# WHAT YOU SHOULD DO
Can you print every line of the listing below, word for word, leaving out the pictures?

··· MATERIAL FOR THIS TASK

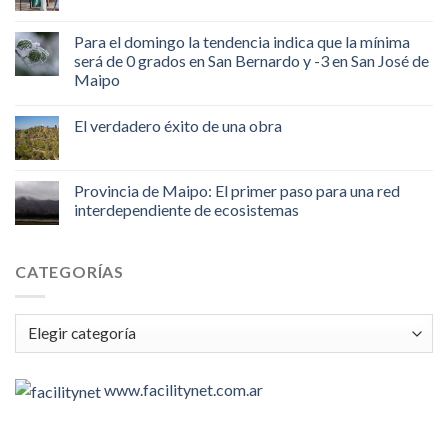
Para el domingo la tendencia indica que la mínima
será de 0 grados en San Bernardo y -3 en San José de
Maipo
El verdadero éxito de una obra
Provincia de Maipo: El primer paso para una red
interdependiente de ecosistemas
CATEGORÍAS
Categorías
www.facilitynet.com.ar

······

# TASK RESULT
Para el domingo la tendencia indica que la mínima
será de 0 grados en San Bernardo y -3 en San José de
Maipo
El verdadero éxito de una obra
Provincia de Maipo: El primer paso para una red
interdependiente de ecosistemas
CATEGORÍAS
Categorías
www.facilitynet.com.ar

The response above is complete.